Jüri başkanı Gianenrico Griffini şöyle konuştu: "DAF geçtiğimiz yıl araç boyutlarıyla ilgili yeni Avrupa yönetmeliklerini uzun yol kamyonlarına uyarlayan ilk üretici olduğu için ödülü kazandı. XD'ye verimlilik, güvenlik ve konfor açısından aynı DNA'nın önemli bir kısmını aktarmayı başarmaları inanılmaz. Sürüş yaptığınız XD'nin hangi modeli olursa olsun, sürücü olarak her zaman sessizlik, sürüş davranışı, kalite, çok yönlü görüş açısından XG+'nın direksiyonunda olduğunuzu hissedersiniz; gerçekten benzersiz."
Elektrik
XD'nin bir elektrikli kamyon olarak da hemen piyasaya sürülecek olması, bu unvanın DAF'a verilmesinde en az diğer etmenler kadar önemliydi. Griffini, "bu DAF'ın geleceğe hazır olduğunu kanıtlıyor" diyor. "DAF, elektrikli kara yolu taşımacılığını tek seferde büyük bir adım öteye taşıyor."
XDC: İnşaat sektörü için güçlü araçlar
XD serisi, 2023 yılının başlarında inşaat sektörü için tek veya çift tahrikli 2, 3 ve 4 dingilli modelleri içerecek şekilde daha da genişletilecek. Bu sayede yeni XDC, her uygulama için özel olarak hazırlanmış bir çözüm sunabilecek.
"Yeni Nesil XDC", düşük ağırlığı sayesinde son derece yüksek yük kapasitelerini taşıyabilir.
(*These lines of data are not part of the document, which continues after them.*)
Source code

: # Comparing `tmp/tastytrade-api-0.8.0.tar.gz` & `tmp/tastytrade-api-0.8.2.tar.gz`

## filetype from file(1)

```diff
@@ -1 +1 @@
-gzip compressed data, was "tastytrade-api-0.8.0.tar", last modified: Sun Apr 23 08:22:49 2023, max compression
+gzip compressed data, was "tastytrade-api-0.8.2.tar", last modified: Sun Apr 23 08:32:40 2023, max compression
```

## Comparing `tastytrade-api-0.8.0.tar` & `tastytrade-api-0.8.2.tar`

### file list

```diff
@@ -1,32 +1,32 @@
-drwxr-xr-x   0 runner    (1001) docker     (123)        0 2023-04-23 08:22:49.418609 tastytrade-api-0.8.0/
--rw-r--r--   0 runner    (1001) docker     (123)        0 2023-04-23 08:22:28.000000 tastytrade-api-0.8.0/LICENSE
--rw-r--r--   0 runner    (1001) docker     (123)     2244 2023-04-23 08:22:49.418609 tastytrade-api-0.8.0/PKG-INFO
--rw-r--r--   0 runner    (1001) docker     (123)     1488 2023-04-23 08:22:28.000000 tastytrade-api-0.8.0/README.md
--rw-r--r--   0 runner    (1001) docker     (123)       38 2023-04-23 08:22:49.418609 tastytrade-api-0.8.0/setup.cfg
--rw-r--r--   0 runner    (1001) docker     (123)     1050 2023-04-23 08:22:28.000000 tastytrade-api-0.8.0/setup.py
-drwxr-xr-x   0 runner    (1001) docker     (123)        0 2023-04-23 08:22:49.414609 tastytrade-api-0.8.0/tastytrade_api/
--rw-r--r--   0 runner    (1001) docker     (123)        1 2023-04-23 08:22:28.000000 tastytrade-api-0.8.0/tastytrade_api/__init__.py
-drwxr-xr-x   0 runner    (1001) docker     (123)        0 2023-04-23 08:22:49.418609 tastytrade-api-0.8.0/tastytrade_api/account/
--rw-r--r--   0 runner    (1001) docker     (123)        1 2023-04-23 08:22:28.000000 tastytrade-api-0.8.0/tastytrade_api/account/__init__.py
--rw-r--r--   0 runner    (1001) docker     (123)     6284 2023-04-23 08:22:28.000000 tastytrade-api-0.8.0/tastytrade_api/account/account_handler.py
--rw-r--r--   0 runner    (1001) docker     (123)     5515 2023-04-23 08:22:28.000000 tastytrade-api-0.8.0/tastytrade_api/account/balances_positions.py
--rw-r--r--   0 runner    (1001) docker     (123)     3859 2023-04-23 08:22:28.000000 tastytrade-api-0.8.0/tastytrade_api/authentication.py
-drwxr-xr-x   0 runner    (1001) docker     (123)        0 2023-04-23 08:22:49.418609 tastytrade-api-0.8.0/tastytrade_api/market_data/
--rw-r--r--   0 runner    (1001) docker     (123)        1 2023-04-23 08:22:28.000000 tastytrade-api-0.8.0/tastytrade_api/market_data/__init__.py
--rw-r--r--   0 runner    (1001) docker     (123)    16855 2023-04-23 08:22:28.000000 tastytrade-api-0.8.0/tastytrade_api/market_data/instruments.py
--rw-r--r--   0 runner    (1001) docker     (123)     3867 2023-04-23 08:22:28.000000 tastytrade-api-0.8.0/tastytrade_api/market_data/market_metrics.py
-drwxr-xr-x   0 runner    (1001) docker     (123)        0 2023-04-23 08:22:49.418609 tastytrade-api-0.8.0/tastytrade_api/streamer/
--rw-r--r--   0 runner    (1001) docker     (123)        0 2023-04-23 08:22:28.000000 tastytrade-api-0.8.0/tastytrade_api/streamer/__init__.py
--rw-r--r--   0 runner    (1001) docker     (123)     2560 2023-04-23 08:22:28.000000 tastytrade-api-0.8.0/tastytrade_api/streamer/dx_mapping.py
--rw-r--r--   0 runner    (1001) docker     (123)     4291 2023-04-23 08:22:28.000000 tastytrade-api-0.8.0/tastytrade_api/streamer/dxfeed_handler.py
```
XDC serisi ekstra sağlam tamponu, çelik koruyucu radyatör koruması, 300-390 milimetre (modele bağlı olarak) arasında değişen geniş şasi açıklığı ve 25 derecelik geniş yaklaşma açısı ile kanıtladığı en zorlu koşullarda ağır hizmet tipi çalışmalar için geliştirilmiştir. Bu model için özel olarak tasarlanan göz alıcı ızgara, yeni XDC'nin benzersiz niteliklerini vurgular.
XDC, mükemmel ergonomisi, Day ve Sleeper Cab'deki büyük iç mekanlar ve sürücünün günlük işlerini daha kolay ve keyifli hale getirecek birçok ayrıntı sayesinde inşaat sektöründeki sürücüler için ideal bir araçtır. Olağanüstü işlevsellik ve rakipsiz sürücü konforunun mükemmel bir birleşimini sunar.
DAF, maksimum verimlilik için bir bağlantının takılmasını kolaylaştırmak amacıyla fabrika çıkışı Kasa Bağlantı Modülü (BAM) ürün gamını sunar. Bunlar, bağlantılara güç sağlamak için kapsamlı PTO yelpazesiyle tamamlanır. XDC ayrıca bağlantıları kabinden kontrol etmek için de seçenekler sunar.